E se il Pnrr è praticamente fermo, di fatto è ferma nella spesa anche quella fetta di fondi del piano complementare finanziato direttamente dal bilancio nazionale, pari ad altri 30 miliardi.

In un contesto dove l’economia europea sta rallentando con la Germania in recessione per il secondo anno consecutivo e con la Francia sull’orlo di esserlo, l’Italia ha ancora un segno positivo, ma lontano da quell’1% previsto solo in estate dal ministro Giorgetti, falciato dalla revisione dei conti nazionali condotta dall’Istat che ha portato la crescita del Pil 2024 allo 0,8%, salvo ora vedere le previsioni del Fondo monetario internazionale e del Centro studi Confindustria limarlo ulteriormente allo 0,7%, con un’attesa di aggirarsi attorno all’1% per il 2025.

Probabilmente se i fondi del Pnrr e del piano complementare fossero effettivamente messi a terra finanziando investimenti e opere pubbliche, i risultati economici potrebbero essere decisamente superiori, ma così purtroppo non è.

Il governo Meloni deve intervenire per accelerare la capacità di spesa del pachiderma pubblico, in tutte le sue declinazioni, perché è un peccato mortale sprecare in questo modo ingenti risorse a debito per non cavalcare la possibilità di crescere e di abbandonare velocità di crescita da prefisso telefonico.

Peccato che nei primi due anni del suo governo, Meloni abbia fatto poco per semplificare, accelerare, tagliare le grinfie alla burocrazia e ai suoi gelosi mandarini.
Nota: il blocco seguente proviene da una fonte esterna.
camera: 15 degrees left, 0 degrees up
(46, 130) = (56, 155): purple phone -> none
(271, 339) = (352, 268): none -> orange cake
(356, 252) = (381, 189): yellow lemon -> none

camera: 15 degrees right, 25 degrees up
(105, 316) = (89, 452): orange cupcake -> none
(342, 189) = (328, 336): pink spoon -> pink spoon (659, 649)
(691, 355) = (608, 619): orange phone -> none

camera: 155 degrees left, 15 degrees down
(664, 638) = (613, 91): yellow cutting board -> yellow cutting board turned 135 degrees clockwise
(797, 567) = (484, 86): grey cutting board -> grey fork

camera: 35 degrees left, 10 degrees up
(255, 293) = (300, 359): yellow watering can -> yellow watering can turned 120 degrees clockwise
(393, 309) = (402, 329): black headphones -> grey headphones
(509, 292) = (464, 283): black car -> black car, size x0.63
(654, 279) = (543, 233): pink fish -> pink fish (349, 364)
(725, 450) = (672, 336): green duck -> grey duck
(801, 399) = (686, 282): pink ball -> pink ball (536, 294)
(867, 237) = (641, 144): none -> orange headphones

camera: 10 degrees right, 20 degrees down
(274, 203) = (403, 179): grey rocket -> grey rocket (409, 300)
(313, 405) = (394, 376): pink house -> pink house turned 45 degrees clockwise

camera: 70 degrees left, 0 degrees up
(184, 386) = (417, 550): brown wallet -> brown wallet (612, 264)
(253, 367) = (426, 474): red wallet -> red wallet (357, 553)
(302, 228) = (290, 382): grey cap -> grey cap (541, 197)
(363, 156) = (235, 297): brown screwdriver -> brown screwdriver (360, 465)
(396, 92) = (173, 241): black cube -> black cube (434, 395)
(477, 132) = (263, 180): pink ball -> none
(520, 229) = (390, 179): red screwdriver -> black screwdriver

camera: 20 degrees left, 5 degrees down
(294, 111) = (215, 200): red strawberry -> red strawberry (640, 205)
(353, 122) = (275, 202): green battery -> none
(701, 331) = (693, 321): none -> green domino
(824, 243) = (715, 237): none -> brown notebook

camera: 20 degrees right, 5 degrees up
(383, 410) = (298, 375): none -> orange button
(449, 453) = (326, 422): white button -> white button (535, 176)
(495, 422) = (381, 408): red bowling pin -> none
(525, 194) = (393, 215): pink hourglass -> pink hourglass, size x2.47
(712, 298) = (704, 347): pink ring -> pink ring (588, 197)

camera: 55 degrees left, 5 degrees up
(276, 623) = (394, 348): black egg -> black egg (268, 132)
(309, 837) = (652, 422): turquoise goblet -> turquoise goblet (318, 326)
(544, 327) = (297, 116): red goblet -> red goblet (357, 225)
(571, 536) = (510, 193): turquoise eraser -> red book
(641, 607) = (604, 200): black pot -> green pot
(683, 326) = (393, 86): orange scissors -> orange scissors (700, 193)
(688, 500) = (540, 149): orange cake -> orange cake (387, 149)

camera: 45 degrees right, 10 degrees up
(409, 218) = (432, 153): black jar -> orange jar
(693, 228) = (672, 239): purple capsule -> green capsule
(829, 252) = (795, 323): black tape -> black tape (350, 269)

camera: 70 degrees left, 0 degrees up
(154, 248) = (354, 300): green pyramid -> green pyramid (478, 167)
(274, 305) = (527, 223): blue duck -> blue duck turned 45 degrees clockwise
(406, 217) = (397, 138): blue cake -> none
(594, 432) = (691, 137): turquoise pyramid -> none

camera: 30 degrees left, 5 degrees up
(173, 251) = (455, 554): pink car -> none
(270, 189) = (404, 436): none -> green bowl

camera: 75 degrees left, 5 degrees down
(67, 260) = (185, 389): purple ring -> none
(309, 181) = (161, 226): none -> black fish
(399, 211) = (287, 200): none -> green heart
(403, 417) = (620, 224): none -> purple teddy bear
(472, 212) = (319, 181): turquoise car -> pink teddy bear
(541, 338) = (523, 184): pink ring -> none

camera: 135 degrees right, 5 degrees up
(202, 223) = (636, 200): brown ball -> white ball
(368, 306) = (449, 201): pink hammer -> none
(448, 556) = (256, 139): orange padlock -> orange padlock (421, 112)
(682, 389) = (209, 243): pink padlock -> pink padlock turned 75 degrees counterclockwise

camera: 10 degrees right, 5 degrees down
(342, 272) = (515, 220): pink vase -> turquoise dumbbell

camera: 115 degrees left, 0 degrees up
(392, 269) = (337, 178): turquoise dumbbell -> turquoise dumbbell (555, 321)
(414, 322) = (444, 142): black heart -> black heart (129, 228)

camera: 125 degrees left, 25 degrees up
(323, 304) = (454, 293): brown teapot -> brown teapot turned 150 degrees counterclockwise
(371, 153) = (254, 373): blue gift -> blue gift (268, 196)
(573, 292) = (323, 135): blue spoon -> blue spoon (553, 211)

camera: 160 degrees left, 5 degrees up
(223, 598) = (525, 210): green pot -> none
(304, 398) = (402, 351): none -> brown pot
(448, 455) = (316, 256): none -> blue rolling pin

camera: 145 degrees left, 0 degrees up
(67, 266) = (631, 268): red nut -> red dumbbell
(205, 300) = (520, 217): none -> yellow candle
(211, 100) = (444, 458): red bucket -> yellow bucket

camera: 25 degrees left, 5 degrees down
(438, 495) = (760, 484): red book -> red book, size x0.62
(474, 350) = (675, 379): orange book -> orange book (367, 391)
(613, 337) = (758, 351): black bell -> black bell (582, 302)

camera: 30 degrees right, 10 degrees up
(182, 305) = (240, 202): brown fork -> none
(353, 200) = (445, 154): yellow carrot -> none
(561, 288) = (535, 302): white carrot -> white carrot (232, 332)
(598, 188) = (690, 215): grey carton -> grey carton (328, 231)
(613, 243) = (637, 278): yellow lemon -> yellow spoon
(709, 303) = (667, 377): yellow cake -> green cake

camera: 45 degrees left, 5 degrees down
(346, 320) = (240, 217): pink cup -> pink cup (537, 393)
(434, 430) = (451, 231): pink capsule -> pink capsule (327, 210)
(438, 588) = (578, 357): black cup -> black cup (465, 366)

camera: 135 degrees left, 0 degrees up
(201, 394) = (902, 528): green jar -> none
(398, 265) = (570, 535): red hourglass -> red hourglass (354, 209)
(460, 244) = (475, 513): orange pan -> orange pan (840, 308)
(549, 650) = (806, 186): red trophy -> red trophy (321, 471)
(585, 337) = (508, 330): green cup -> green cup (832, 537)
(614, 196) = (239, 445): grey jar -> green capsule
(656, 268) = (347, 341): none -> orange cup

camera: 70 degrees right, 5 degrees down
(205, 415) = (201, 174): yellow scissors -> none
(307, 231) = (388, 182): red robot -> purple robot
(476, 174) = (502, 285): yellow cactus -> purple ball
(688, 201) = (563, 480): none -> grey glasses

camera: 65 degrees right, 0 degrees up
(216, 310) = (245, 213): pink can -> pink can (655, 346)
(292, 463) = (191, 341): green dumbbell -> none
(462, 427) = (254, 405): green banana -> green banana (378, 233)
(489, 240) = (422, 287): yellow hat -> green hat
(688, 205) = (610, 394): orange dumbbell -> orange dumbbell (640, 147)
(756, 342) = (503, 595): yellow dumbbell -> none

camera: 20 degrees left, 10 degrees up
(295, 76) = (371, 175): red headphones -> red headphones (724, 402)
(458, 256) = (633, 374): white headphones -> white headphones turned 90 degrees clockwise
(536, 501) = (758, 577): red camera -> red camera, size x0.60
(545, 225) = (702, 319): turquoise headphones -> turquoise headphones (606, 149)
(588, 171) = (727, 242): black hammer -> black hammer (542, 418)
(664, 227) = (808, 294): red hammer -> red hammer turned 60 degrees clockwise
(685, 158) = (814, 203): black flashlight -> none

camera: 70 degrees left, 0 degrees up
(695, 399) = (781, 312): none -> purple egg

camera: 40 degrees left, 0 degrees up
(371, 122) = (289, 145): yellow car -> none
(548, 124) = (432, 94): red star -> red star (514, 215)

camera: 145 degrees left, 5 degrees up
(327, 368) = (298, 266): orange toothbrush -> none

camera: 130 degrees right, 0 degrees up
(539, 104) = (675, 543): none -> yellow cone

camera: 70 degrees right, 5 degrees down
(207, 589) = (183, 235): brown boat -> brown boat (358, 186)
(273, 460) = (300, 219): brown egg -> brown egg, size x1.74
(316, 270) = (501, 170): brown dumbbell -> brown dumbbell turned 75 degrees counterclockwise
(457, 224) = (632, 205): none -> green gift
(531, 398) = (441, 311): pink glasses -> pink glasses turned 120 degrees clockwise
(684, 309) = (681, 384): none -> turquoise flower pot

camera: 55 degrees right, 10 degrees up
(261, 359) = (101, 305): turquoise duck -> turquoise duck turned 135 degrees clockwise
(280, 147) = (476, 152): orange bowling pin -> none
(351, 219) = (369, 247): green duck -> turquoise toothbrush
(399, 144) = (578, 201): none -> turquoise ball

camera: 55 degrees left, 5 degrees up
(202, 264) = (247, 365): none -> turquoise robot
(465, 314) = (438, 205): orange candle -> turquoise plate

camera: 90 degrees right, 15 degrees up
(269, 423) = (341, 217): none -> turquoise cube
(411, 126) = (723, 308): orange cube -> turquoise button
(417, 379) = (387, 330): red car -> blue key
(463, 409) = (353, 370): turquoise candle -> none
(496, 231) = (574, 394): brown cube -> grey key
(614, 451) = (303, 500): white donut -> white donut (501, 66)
Si continua a galleggiare sull’esistente, rinunciando alla riforma a costo zero che potrebbe avere effetti ben più dirompenti di quella istituzionale, che di suo sta avviandosi a passi veloci verso le sabbie mobili della politica parlamentare.

La Nazione guidata dal primo premier donna nella storia della Repubblica non lo merita.